▶ Exercise
Go through the following data and transcribe exactly the stretch of lines from the one holding "19: (737, 565)" to the one holding "44: (771, 561)", both included.

▶ Data to use
Start of Block
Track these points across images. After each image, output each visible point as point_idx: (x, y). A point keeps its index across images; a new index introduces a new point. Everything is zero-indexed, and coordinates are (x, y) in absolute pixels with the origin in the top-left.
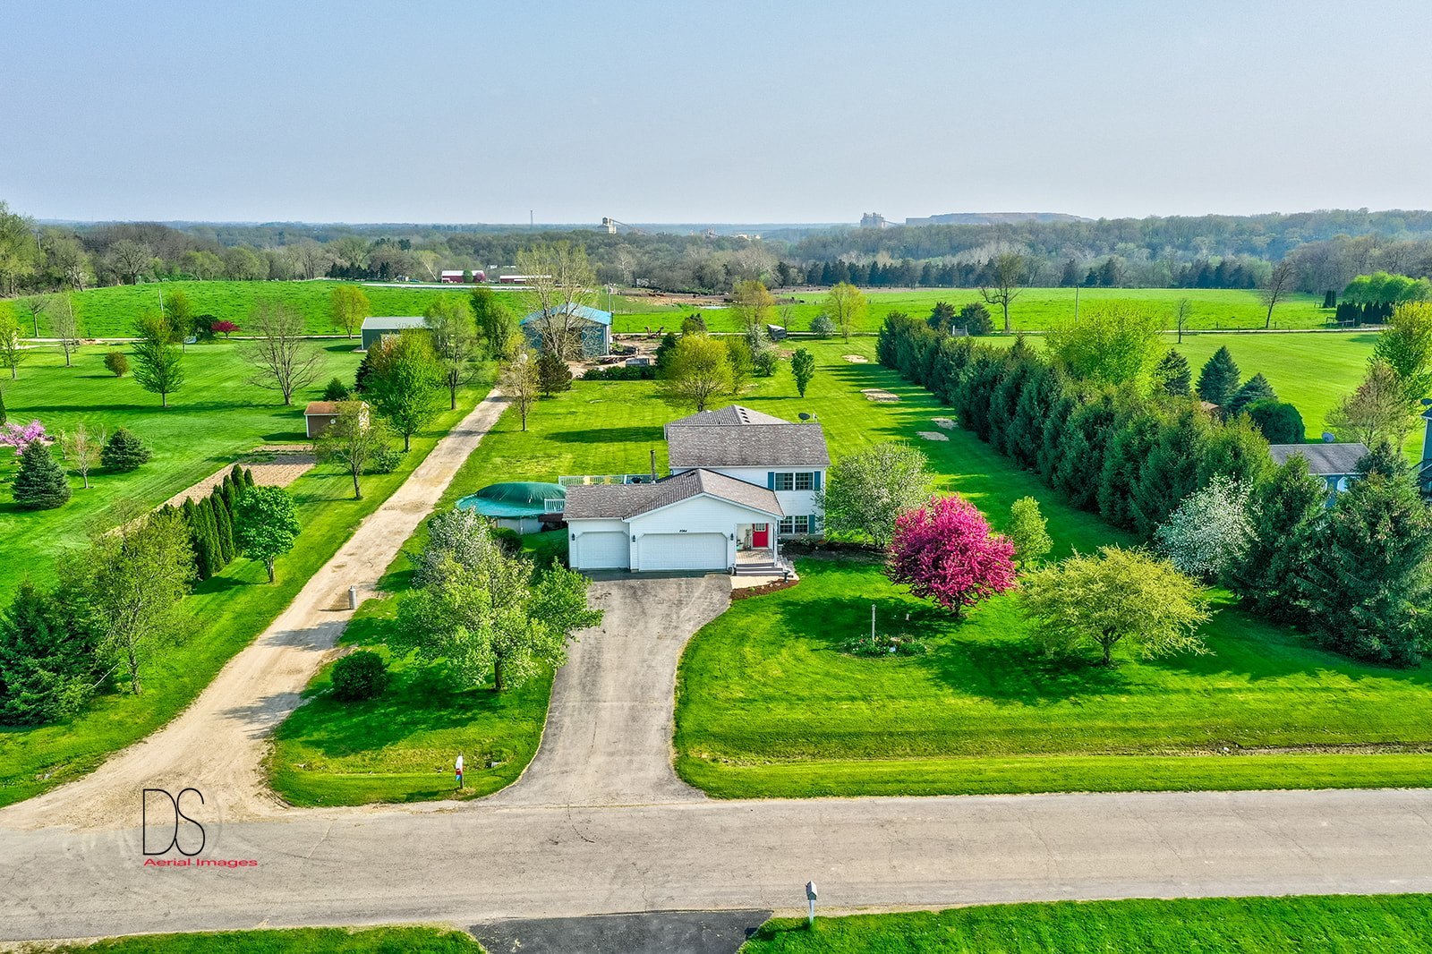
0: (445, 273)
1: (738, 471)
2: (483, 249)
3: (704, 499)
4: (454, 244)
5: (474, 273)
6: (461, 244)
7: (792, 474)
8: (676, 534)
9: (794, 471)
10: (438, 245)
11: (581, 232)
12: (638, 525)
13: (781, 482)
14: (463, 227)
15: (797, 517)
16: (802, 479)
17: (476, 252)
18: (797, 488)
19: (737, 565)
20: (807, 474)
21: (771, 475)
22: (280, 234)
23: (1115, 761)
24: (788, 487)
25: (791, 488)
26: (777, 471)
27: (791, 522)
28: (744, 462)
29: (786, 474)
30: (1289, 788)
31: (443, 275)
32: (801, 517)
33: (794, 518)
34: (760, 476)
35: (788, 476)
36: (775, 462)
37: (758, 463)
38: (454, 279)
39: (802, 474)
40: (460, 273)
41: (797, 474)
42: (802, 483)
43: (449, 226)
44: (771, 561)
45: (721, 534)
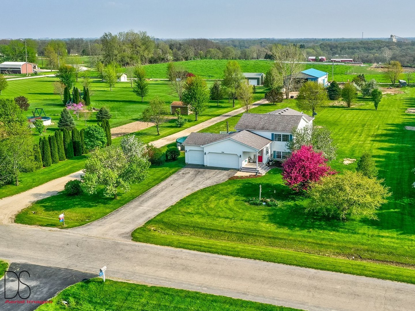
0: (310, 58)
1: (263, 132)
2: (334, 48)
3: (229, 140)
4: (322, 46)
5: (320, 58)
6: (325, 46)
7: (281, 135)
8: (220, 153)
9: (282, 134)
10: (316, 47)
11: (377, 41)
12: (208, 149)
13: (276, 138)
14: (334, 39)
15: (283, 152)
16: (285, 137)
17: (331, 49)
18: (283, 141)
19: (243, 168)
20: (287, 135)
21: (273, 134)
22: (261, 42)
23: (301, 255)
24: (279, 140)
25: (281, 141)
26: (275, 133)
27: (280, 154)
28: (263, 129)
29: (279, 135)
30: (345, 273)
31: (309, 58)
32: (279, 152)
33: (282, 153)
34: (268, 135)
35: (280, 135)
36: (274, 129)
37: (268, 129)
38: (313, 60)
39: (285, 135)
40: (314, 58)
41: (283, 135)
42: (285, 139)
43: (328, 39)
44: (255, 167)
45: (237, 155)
End of Block
Start of Block
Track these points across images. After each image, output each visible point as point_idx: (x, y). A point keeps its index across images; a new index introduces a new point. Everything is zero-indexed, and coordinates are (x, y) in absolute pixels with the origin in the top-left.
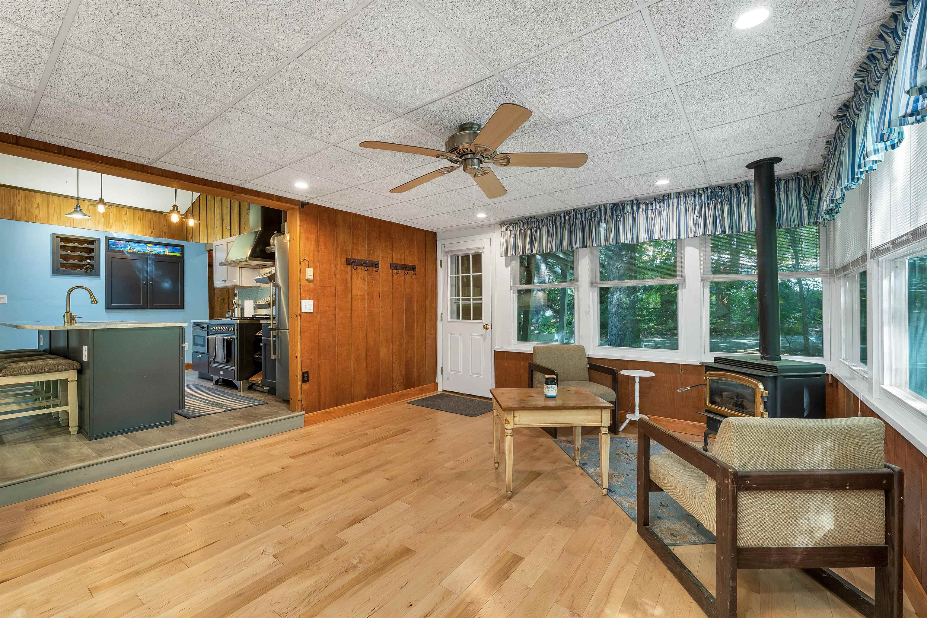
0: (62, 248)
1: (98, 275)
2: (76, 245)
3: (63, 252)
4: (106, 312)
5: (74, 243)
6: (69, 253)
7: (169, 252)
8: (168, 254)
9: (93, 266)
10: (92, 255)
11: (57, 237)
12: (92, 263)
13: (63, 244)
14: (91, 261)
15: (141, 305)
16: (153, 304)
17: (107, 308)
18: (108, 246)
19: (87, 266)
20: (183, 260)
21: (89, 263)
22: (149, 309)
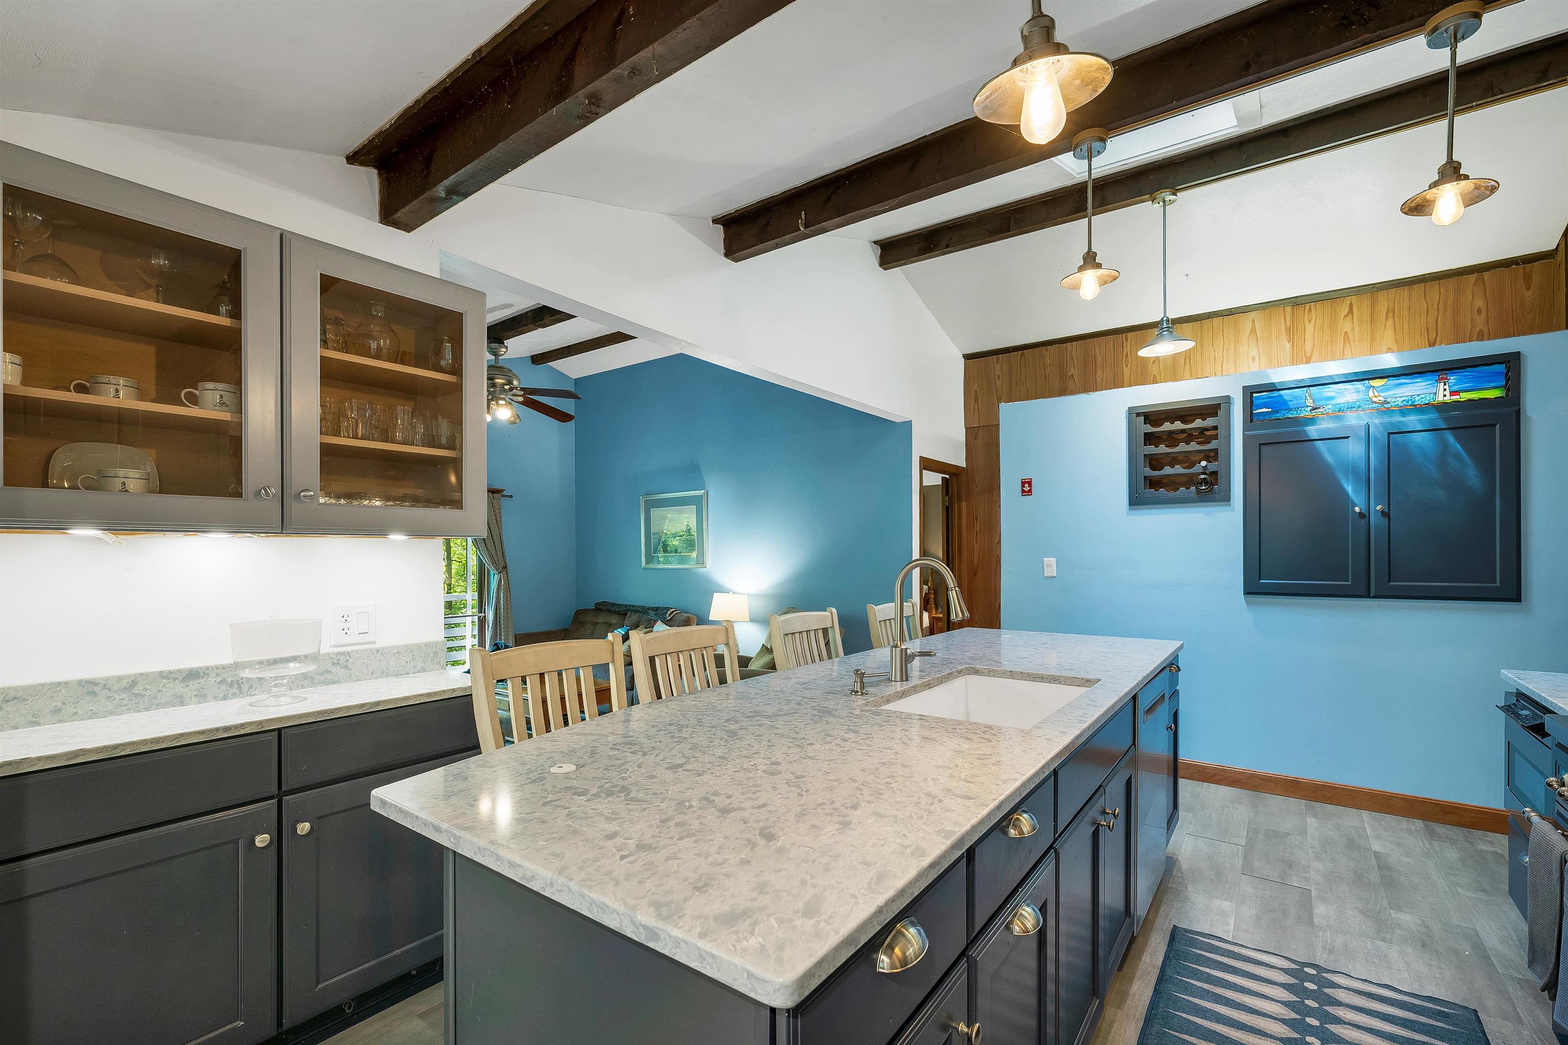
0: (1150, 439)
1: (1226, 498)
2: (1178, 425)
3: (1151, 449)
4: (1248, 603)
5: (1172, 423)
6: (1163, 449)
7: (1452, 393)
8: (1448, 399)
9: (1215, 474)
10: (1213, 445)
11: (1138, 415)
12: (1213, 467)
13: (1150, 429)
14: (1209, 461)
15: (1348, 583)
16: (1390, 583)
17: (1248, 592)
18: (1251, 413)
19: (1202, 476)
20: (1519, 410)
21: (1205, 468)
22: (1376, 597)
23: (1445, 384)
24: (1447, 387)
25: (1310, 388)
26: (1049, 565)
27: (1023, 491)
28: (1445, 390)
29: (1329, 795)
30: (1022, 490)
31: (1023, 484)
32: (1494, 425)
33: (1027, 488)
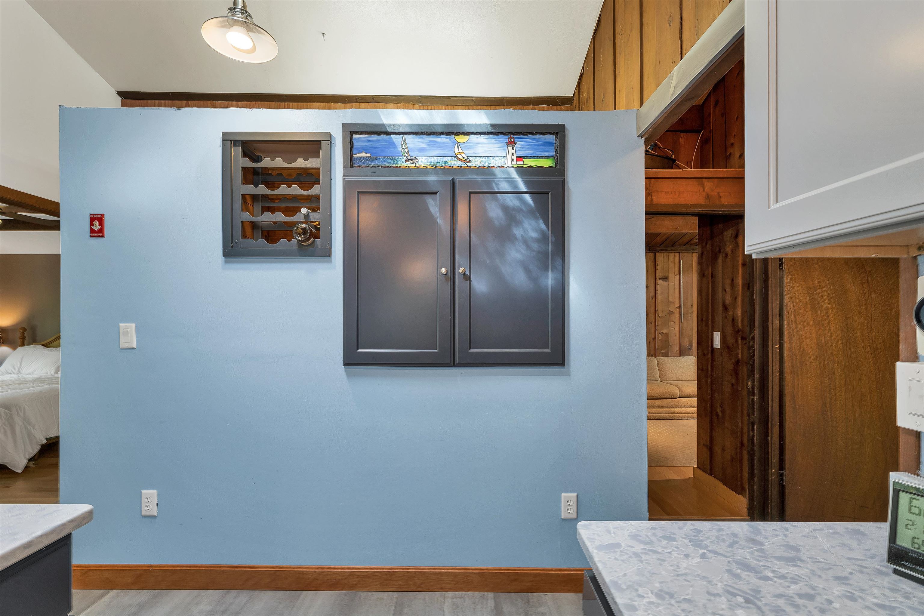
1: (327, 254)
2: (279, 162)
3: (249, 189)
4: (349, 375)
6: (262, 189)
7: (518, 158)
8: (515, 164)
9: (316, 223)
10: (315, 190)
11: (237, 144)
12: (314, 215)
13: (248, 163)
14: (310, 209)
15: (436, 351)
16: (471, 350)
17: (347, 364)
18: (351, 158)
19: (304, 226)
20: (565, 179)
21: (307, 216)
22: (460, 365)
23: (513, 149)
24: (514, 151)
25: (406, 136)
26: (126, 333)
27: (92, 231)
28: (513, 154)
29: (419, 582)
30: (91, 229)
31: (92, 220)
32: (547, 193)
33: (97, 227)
End of Block
▶ Result of the task
19: (737, 565)
20: (807, 474)
21: (771, 475)
22: (280, 234)
23: (1115, 761)
24: (788, 487)
25: (791, 488)
26: (777, 471)
27: (791, 522)
28: (744, 462)
29: (786, 474)
30: (1289, 788)
31: (443, 275)
32: (801, 517)
33: (794, 518)
34: (760, 476)
35: (788, 476)
36: (775, 462)
37: (758, 463)
38: (454, 279)
39: (802, 474)
40: (460, 273)
41: (797, 474)
42: (802, 483)
43: (449, 226)
44: (771, 561)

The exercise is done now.